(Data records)
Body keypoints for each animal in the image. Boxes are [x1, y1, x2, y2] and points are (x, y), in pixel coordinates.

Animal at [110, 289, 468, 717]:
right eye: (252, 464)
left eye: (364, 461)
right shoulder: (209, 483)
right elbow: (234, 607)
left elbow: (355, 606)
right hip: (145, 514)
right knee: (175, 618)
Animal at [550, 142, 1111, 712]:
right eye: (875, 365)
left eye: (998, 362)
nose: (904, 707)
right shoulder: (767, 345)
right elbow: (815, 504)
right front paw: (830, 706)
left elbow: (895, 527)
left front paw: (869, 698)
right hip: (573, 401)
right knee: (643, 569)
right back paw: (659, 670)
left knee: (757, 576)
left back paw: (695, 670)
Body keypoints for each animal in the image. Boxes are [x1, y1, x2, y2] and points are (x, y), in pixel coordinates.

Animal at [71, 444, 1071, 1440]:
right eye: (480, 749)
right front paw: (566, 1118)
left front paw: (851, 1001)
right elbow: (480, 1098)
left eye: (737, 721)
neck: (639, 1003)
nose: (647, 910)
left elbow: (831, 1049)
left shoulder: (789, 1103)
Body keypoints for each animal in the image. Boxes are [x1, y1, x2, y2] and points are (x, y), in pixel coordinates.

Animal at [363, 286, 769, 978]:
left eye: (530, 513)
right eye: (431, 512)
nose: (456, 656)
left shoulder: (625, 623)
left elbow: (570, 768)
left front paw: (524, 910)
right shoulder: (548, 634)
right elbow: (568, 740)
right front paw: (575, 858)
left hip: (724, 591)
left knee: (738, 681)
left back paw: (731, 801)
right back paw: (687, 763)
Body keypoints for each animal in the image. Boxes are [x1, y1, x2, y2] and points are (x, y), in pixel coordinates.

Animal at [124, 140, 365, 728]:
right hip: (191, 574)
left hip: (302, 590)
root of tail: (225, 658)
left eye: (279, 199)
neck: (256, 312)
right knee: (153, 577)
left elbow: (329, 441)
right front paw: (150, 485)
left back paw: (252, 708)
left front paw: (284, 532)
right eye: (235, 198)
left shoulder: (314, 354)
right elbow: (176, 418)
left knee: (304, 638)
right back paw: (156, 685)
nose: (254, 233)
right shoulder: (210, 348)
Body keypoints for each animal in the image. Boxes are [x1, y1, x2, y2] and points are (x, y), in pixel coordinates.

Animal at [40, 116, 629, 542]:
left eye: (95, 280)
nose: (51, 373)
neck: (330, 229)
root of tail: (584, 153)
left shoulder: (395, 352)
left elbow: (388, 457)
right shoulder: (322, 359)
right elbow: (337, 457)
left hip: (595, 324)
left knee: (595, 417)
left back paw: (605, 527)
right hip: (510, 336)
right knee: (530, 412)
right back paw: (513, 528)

• **EXERCISE DESCRIPTION**
Take every line from the records that holds "front" and copy it down.

• **RESULT OF THIS EXERCISE**
right front paw: (830, 706)
left front paw: (869, 698)
right front paw: (566, 1118)
left front paw: (851, 1001)
left front paw: (524, 910)
right front paw: (575, 858)
right front paw: (150, 485)
left front paw: (284, 532)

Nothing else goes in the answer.